Data releases today covered October data for personal income, consumer spending and the Personal Consumption Expenditures (PCE) price index that comprise the Fed’s announced inflation target. Income growth was soft and PCE inflation was softer, but consumer spending grew decently. Overall, the news is probably net constructive for bond markets, as the inflation data help cement the idea that the Fed is done tightening, while the income data cast more doubt on the strength of consumer spending going forward.
Having said that, though, October data show the consumer continuing to spend anyway. Meanwhile, as of this writing, bond prices have moved a bit lower today, but after the sharp gains of the month to date, this likely reflects profit-taking, rather than any disappointment in the data.
Total personal income rose 0.2% in October, with the September estimate revised up by 0.1%. That gain accrued mainly from proprietors’ income and capital income, as private-sector wage and salary incomes rose only 0.1%, and that was fully offset by a -0.1% revision to the estimated September level. This latter softness is a reflection of the nondescript October jobs data released earlier this month.
As soft as the income growth was, it still allowed some gains in real income, thanks to very low October PCE inflation. The headline PCE index registered an increase of less than 0.05%, which annualizes to a pace of 0.6% per year. As you likely know, the Fed actually targets the core PCE, that is, PCE inflation excluding food and energy. That measure showed a 2.0% annualized rate of increase in October, right at the Fed’s target. Indeed, this measure has averaged only 2.5% annualized inflation over the last six months.

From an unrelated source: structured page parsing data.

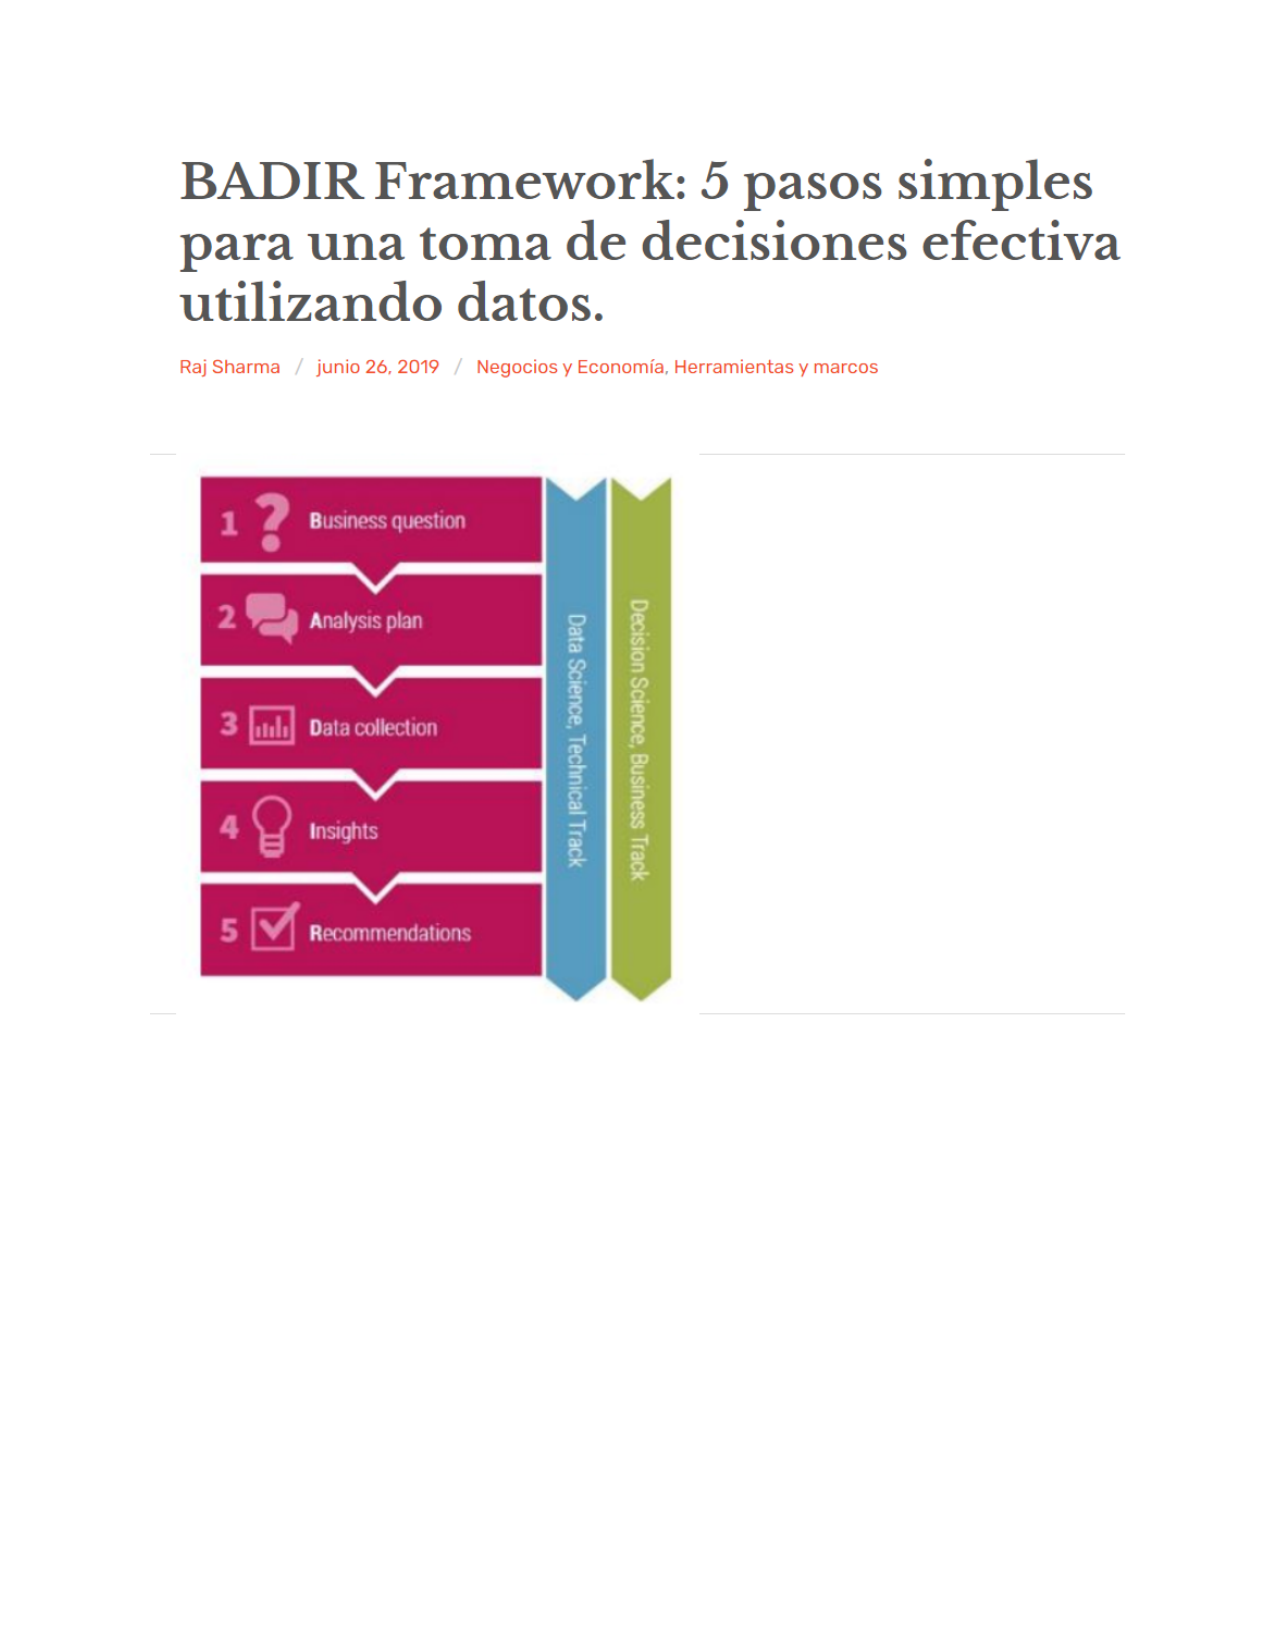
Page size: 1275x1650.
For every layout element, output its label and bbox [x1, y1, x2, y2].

picture [150, 150, 1125, 1022]
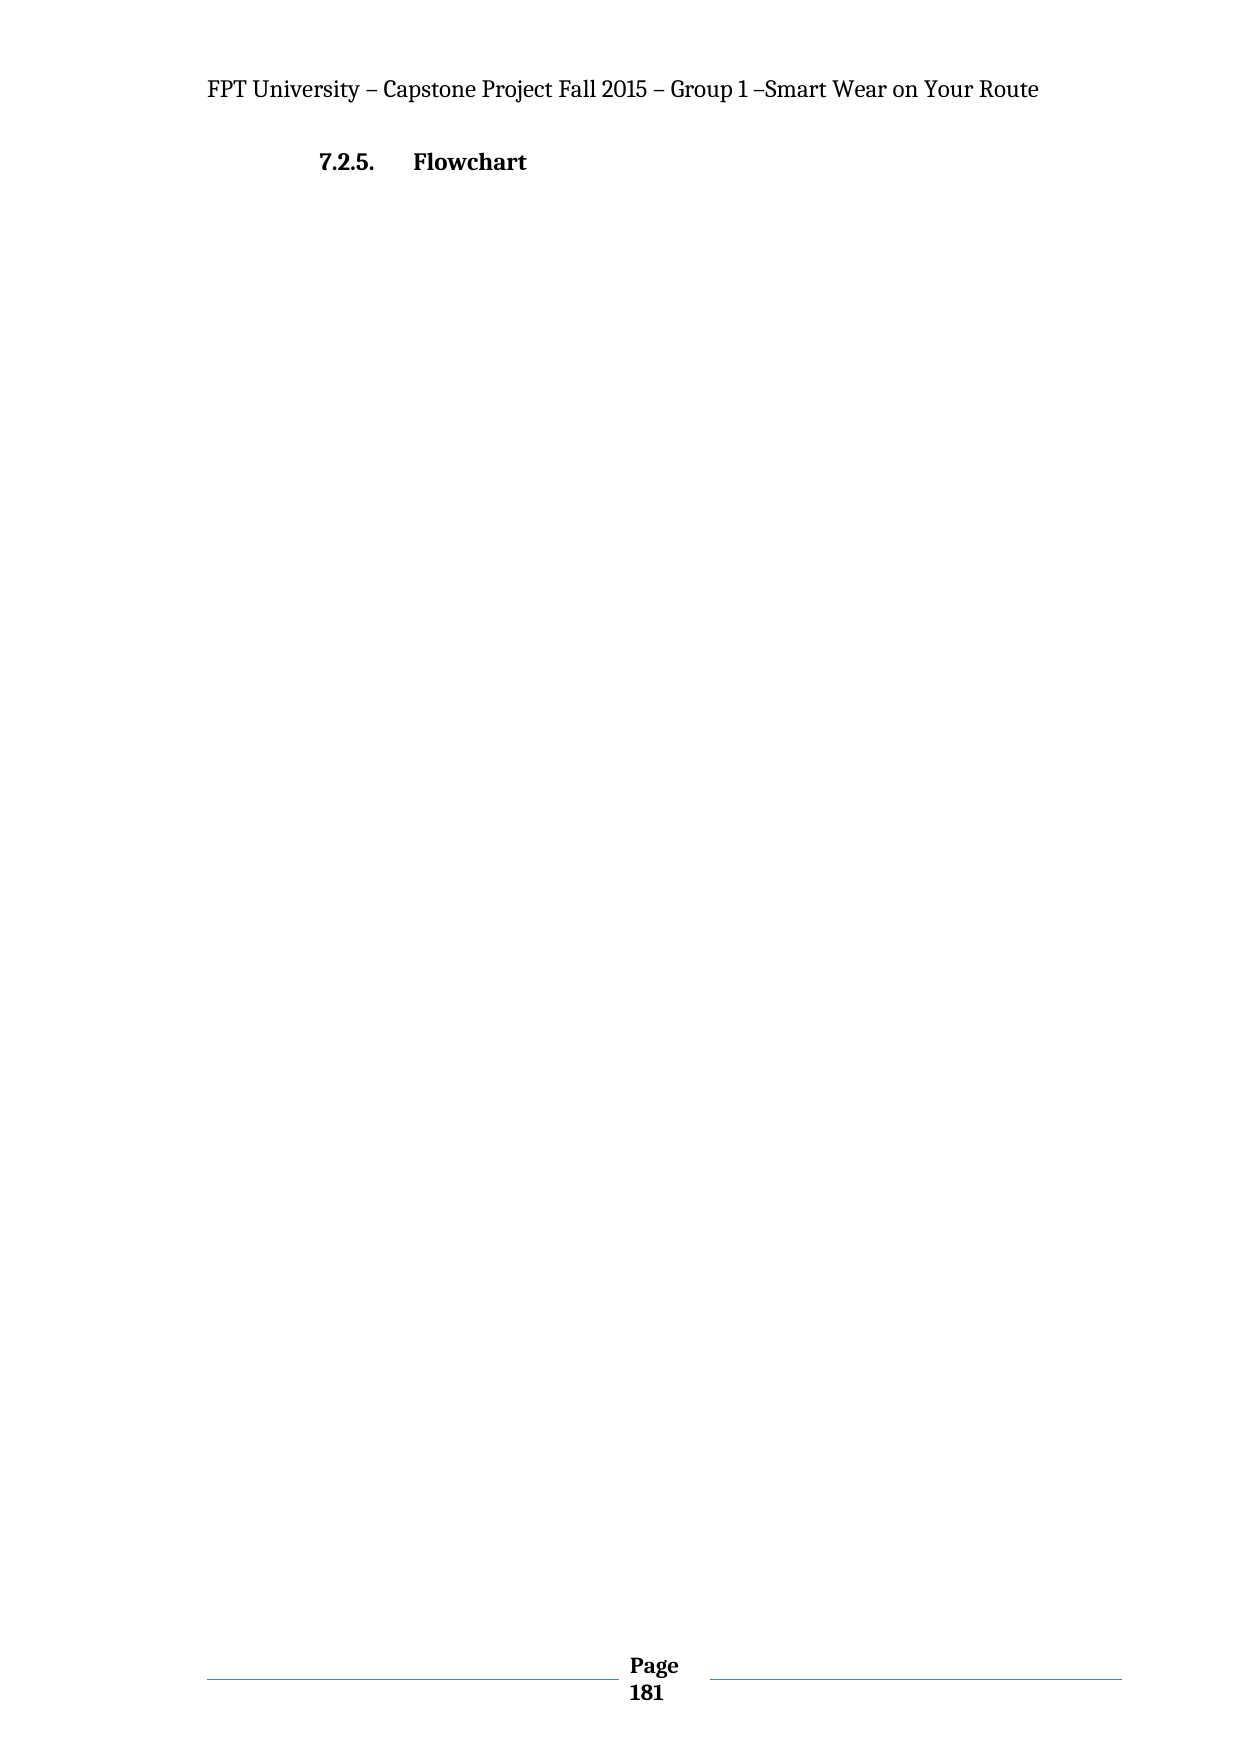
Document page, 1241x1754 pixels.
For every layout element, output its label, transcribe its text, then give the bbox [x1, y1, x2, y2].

subtitle Flowchart [319, 148, 1122, 176]
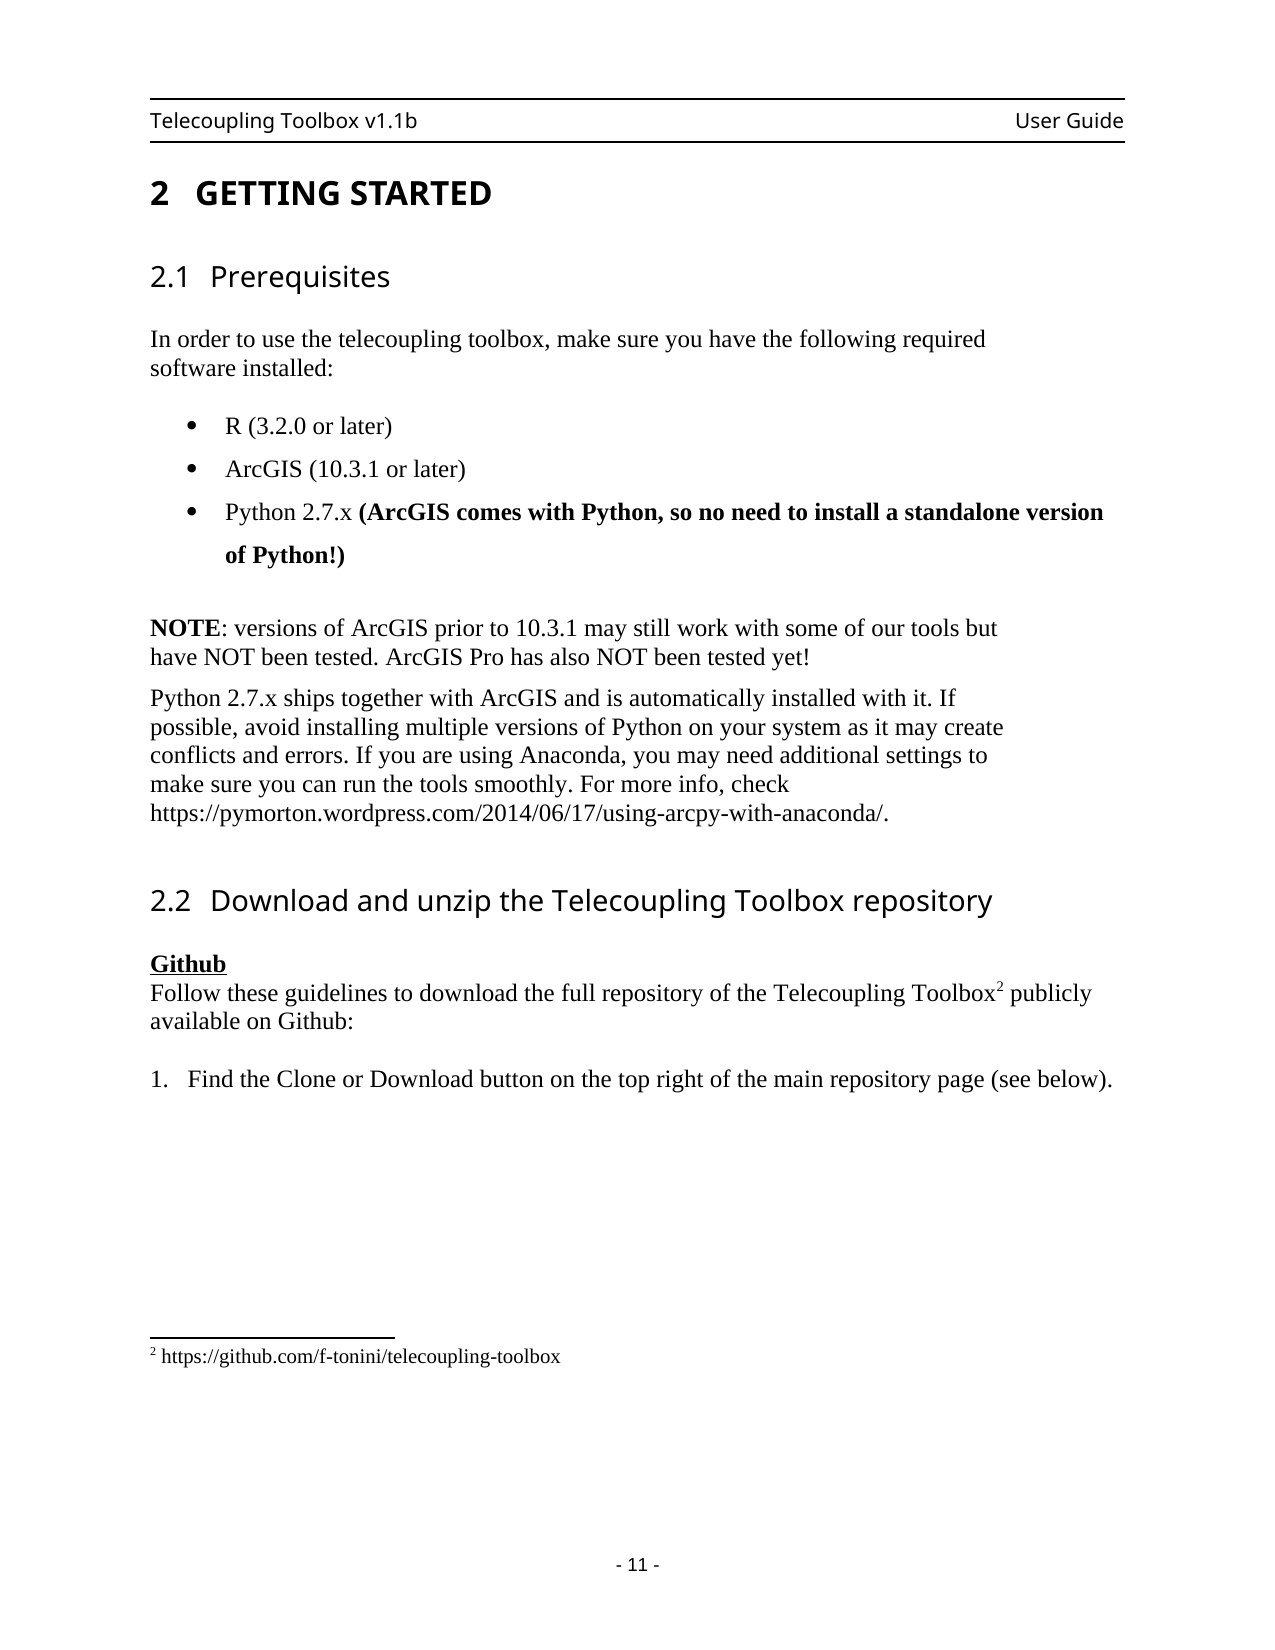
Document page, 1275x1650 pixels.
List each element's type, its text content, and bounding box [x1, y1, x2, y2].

list Python 2.7.x (ArcGIS comes with Python, so no need to install a standalone version of Python!) [187, 497, 1125, 569]
list R (3.2.0 or later) [187, 411, 1125, 440]
text Python 2.7.x ships together with ArcGIS and is automatically installed with it. If possible, avoid installing multiple versions of Python on your system as it may create conflicts and errors. If you are using Anaconda, you may need additional settings to make sure you can run the tools smoothly. For more info, check https://pymorton.wordpress.com/2014/06/17/using-arcpy-with-anaconda/. [150, 683, 1020, 827]
text NOTE: versions of ArcGIS prior to 10.3.1 may still work with some of our tools but have NOT been tested. ArcGIS Pro has also NOT been tested yet! [150, 613, 1020, 670]
list Find the Clone or Download button on the top right of the main repository page (see below). [150, 1064, 1125, 1093]
list ArcGIS (10.3.1 or later) [187, 454, 1125, 483]
subtitle Prerequisites [150, 256, 1125, 296]
text Follow these guidelines to download the full repository of the Telecoupling Toolbox publicly available on Github: [150, 978, 1125, 1035]
text In order to use the telecoupling toolbox, make sure you have the following required software installed: [150, 324, 1020, 382]
subtitle Getting Started [150, 169, 1125, 215]
subtitle Download and unzip the Telecoupling Toolbox repository [150, 880, 1125, 920]
text Github [150, 949, 1125, 978]
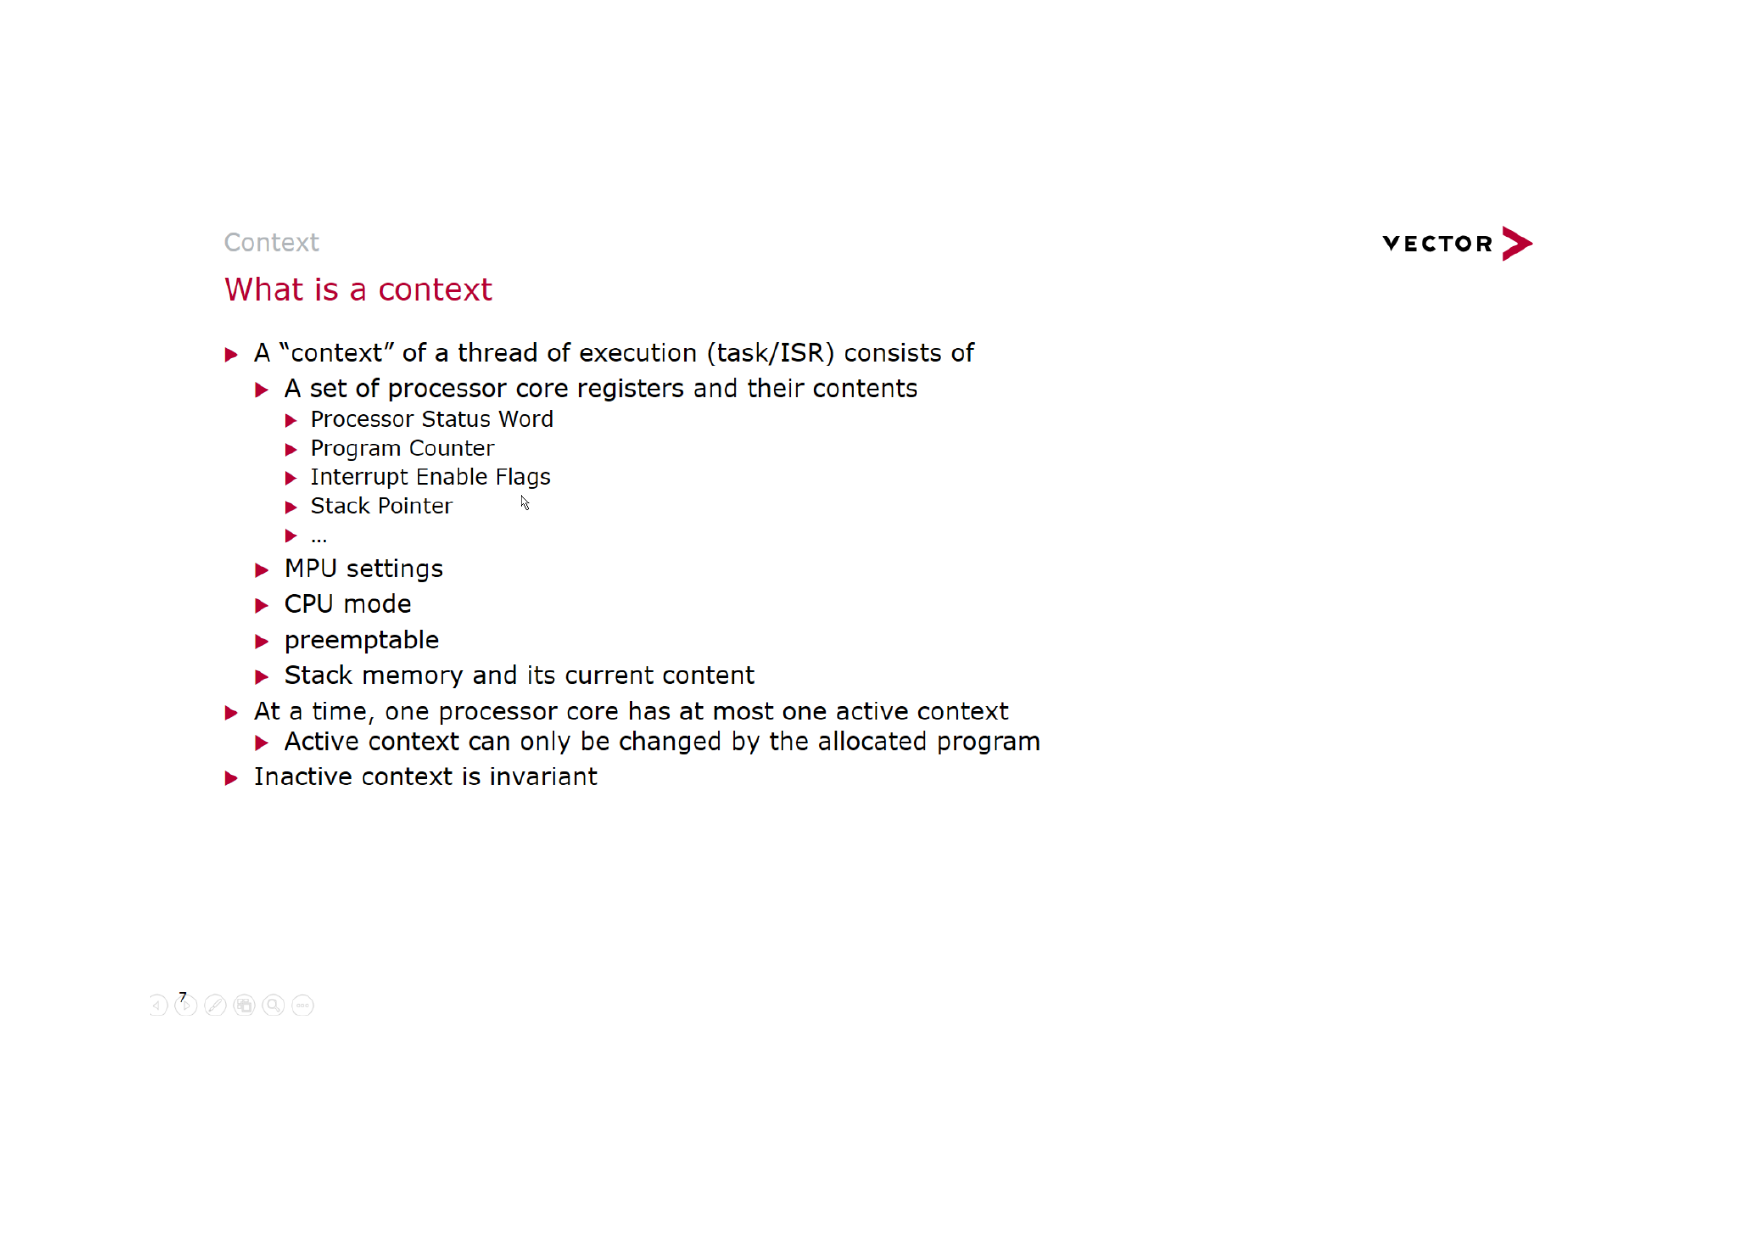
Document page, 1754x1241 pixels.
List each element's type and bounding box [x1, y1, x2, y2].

Keep in mind too that stated core PCE inflation includes shelter prices, which are still being reported as rising at a 6% annualized rate. Fed Chair Powell himself has acknowledged that shelter prices are currently overstating on-the-ground realities, thanks to technical lags in the government’s reporting practices. To remedy that, Mr. Powell has suggested looking at core inflation excluding shelter. That measure showed only a 1.3% annualized rate of inflation in October and has averaged 1.8% over the last six months.
One month does not make a trend, but it could be argued that six months do. Upon acknowledging the technical flaws in the data which Mr. Powell himself has mentioned, PCE inflation has been compatible with Fed targets—even below them—for half a year. That should be enough to get the Fed’s attention.
Finally, the consumer spending data showed 0.2% non-annualized gains in real spending on both core goods and core services. Goods spending saw a slight 0.1% upward revision to September levels, but services spending showed a substantial, -0.4% revision to September. Even with that revision, services spending still continues to grow decently, as you can see in the chart. Goods spending has slowed slightly from its robust pace around mid-year, but it too is still growing at a decent pace.
As we have recounted previously, consumer spending is growing faster than is consistent with reported growth in personal incomes. We have been expecting consumption to move more in line with income, but as of October data, we are still waiting.